▶ Yapılacaklar
[1] Röportaja göre şu soruları cevaplayın:
(a) Batılı ilim adamlarına göre deha merkezinin çalıştırılması neye bağlıdır?
(b) Konuşmacı İngiltere'deyken kiminle sohbet ettiğini söylüyor?
(c) Kaptana göre İngiltere'de Shakespeare'i okuyup anlamayan birine nasıl bakılır?
[2] Röportajın "YAVUZ BÜLENT BAKİLER" ile "Değil mi hocam?" arasındaki kısmını, iki uç da dahil olmak üzere hiç değiştirmeden yazın.

▶ Sayfa alıntısı

Röportaj

YAVUZ BÜLENT BAKİLER BEYEFENDİ İLE MÜLAKATIMIZ-2

-Hocam dilde tasfiyeler ile 300-500 kelimeyle konuşabilen bir nesil nasıl büyük düşünebilecek? Değil mi hocam?

-Maalesef, maalesef..

-Şu an yetişen gençlerimiz kitap okumak istemiyor. Bunun bir sebebi de kitaba muhatap olacak kelime hazinesine sahip değiller.

-Bakın Salih Bey, bu konuda Batılı ilim adamlarının bir tespitini size söylemek istiyorum. Yüzde yüz buna katılıyorum. Ben bunun çok faydasını gördüm. Batılı ilim adamları diyorlar ki; "her insan doğumuyla birlikte, dünyaya gelişiyle birlikte bir deha merkeziyle birlikte doğar. Yani her insanın merkezinde bir deha merkezi vardır." Ve diyorlar ki; "devletin vazifesi, eğitimin vazifesi, bu deha merkezini çalıştırmaktan geçer. Deha merkezi çalıştırıldığı takdirde, deha merkezleri çalıştırılan kimseler gelecek yıllarda lider seviyesiyle birlikte ortaya çıkarlar. O bakımdan, deha merkezini çalıştırılması da kelime dünyasının zenginliğine bağlıdır. Bir insan ne kadar zengin bir kelime dünyasına sahip olursa önündeki yıllarda rahat bir şekilde yaşar, meramını ifade eder. Ve aynı zamanda toplum önüne lider hüviyetiyle çıkar." Bu, yüzde yüz doğru bir tespittir.

Şimdi batı dünyası bunu böyle düşündüğü, böyle bildiği için çocuklarını çok zengin bir dil dünyasından geçiriyor. Mesela ben müteaddit yazılarımda bunu belirttim; bir zaman İngiltere'deydim. Orada bir gemi kaptanıyla sohbetimiz oldu. Ona sordum, dedim ki: "Shakespeare, dört yüz yıl önce yaşayan ediplerinizden biri. Bugünkü nesilleriniz Shakespeare'i okuyup anlıyorlar mı?"

Kaptanın bana verdiği cevap, kelimesi kelimesine şöyledir: "İngiltere'de Shakespeare'i okuyup anlamayan hiç kimseye aydın nazarıyla bakılmaz"

İngiliz eğitim sistemi, dört yüz yıl önce ölen bir edibini, rahatlıkla okuyup anlayabilecek nesiller yetiştiriyor. Bizde ise kırk yıl önce ölen bir hikâyecimizin, bir roman yazarlarımızın eserleri, yeni baştan sadeleştiriliyor. Çünkü çocuklarımız kırk yıl önceki Türkçeyi anlamakta zorluk çekiyorlar. Bu neden böyle? Bu hal bizim eğitim sistemimizdeki bir bozukluğu, ortaya çıkarıyor.

▶ Veri bloğu
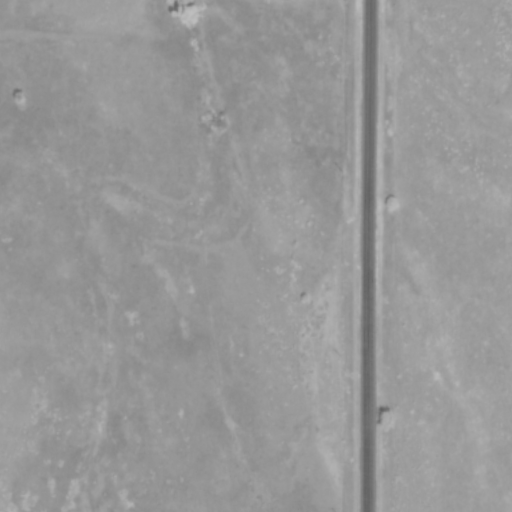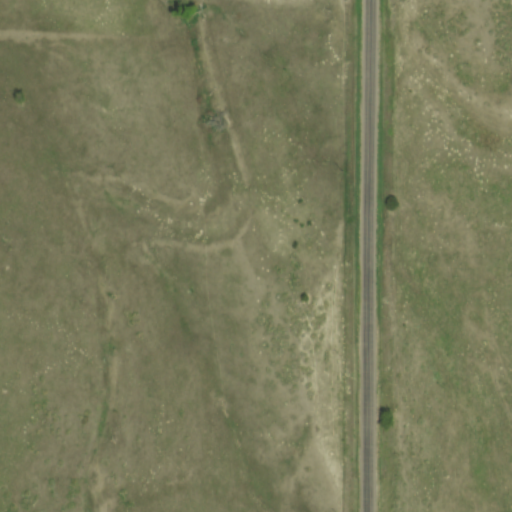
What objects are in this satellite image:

▶ Cevaplar
[1]
(a) Kelime dünyasının zenginliğine.
(b) Bir gemi kaptanıyla.
(c) Aydın nazarıyla bakılmaz.

[2]
YAVUZ BÜLENT BAKİLER BEYEFENDİ İLE MÜLAKATIMIZ-2

-Hocam dilde tasfiyeler ile 300-500 kelimeyle konuşabilen bir nesil nasıl büyük düşünebilecek? Değil mi hocam?